We use Sphinx for documentation (see ./docs). The full documentation is available online via Read the Docs.

Testing and CI/CD#

IggyTop uses GitHub Actions to automate bimonthly data releases and ensure data integrity through continuous integration. Currently this only involves the tabular part of IggyTop (create_anndata.py). Check out the latest release here.

Bimonthly Data Releases#

Find the releases here

  • Frequency: Automated releases on the 1st day of every 2nd month (first scheduled on May 1, 2026).

  • Release Assets: Check out the release notes for more information on the released datasets.

Automated Testing#

Before any data is released, the CI pipeline (based on GitHub Actions) runs a validation suite to catch breaking changes in upstream databases.

How to run tests locally:

# Install all dependencies (including docs for notebook testing)
uv sync --all-groups

# Install Jupyter kernel for notebook execution (one-time setup)
uv run python -m ipykernel install --user --name python3

# Run all tests (including notebook validation)
uv run pytest tests/

Why the kernel installation? The test suite includes validation of Jupyter notebooks (tutorials and database summaries) to ensure they execute without errors.
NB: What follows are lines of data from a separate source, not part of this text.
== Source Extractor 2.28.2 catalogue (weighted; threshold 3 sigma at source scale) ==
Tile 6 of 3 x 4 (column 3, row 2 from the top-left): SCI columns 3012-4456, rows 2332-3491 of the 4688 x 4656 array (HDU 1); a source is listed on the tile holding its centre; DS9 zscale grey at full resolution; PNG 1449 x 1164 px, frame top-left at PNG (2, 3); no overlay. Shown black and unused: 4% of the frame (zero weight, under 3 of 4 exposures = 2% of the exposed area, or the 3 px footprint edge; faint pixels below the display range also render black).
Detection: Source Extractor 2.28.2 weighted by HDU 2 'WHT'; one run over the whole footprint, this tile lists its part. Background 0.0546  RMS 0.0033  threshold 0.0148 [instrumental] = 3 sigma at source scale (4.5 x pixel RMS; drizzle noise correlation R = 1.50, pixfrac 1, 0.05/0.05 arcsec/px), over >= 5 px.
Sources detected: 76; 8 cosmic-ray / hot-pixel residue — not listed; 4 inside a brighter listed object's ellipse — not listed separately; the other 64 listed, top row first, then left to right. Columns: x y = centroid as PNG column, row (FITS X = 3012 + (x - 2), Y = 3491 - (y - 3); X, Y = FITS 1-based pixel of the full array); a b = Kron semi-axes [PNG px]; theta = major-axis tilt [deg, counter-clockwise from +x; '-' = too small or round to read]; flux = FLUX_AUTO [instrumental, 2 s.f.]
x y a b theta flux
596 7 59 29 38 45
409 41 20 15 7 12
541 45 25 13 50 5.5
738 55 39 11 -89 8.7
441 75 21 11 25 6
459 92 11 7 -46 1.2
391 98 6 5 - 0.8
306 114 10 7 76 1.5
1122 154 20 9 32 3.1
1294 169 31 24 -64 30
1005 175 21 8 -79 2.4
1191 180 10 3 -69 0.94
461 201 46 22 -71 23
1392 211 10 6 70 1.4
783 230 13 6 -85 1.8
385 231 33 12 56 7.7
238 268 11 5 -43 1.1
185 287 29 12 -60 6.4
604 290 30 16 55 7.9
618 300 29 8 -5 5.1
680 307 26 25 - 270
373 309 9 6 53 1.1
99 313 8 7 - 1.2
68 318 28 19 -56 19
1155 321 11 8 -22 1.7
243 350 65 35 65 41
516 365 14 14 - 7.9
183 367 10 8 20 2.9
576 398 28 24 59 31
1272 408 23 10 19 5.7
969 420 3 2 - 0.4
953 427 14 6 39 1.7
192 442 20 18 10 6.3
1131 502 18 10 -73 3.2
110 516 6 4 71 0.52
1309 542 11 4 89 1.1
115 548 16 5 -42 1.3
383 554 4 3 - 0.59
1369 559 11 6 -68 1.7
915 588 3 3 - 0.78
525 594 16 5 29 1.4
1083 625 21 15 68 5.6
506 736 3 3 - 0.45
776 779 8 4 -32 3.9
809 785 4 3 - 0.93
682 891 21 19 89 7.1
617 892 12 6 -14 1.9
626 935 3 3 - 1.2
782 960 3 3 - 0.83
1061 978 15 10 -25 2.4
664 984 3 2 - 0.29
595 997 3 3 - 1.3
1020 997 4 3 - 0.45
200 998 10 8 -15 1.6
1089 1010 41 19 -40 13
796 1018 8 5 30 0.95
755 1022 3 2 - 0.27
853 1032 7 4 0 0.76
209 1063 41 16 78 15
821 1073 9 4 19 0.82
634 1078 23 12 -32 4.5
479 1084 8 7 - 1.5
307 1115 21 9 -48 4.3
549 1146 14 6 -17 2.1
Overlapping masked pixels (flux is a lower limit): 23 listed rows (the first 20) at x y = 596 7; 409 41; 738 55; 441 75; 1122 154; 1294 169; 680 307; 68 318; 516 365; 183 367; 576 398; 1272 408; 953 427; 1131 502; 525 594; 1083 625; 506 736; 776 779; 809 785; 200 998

This requires a Jupyter kernel registered with the name “python3” to match the notebooks’ configuration. The installation is a one-time setup per environment.

How to test the CI pipelines Ensure you have Docker and act installed, then run:

# Run the workflow
act workflow_dispatch -W .github/workflows/ci_ingestion.yml

Graph visualization using Neo4j on Docker#

This repo also contains a docker compose workflow to create the example database using BioCypher and load it into a Dockerized Neo4j instance automatically. To run it, execute

docker compose up -d --build

in the root directory of the project. The example instance consists of the TCR3d database only as it is small enough to visualize, for other database compositions, just edit the create_knowledge_graph_docker.py script to your needs. This will start up a single (detached) docker container with a Neo4j instance that contains the knowledge graph built by BioCypher as the DB docker, which you can connect to and browse at localhost:7474. Authentication is set to neo4j/neo4jpassword by default and can be modified in the docker_variables.env file.

Open http://localhost:7474 to access the Neo4j database. You can now run queries against the database. To get a visual representation of the TCR3d knowledge graph constructed by IggyTop, run the following Cypher query:

MATCH (n) return n

The biocypher_docker_config.yaml file is used instead of the biocypher_config.yaml. Everything else is the same as in the local setup. The first container installs and runs the BioCypher pipeline, and the second container installs and runs Neo4j. The files created by BioCypher in the first container are copied and automatically imported into the DB in the second container.

Contributing#

Contributions are welcome! Please feel free to submit a Pull Request or create an Issue if you discover any problems.

License#

This project is licensed under the MIT License - see the LICENSE file for details.

Citation#

If you use IggyTop in your research, please cite it using the following DOI:

DOI

You can find the full citation details on the Zenodo page.

We also provide a CITATION.cff file for customized citations.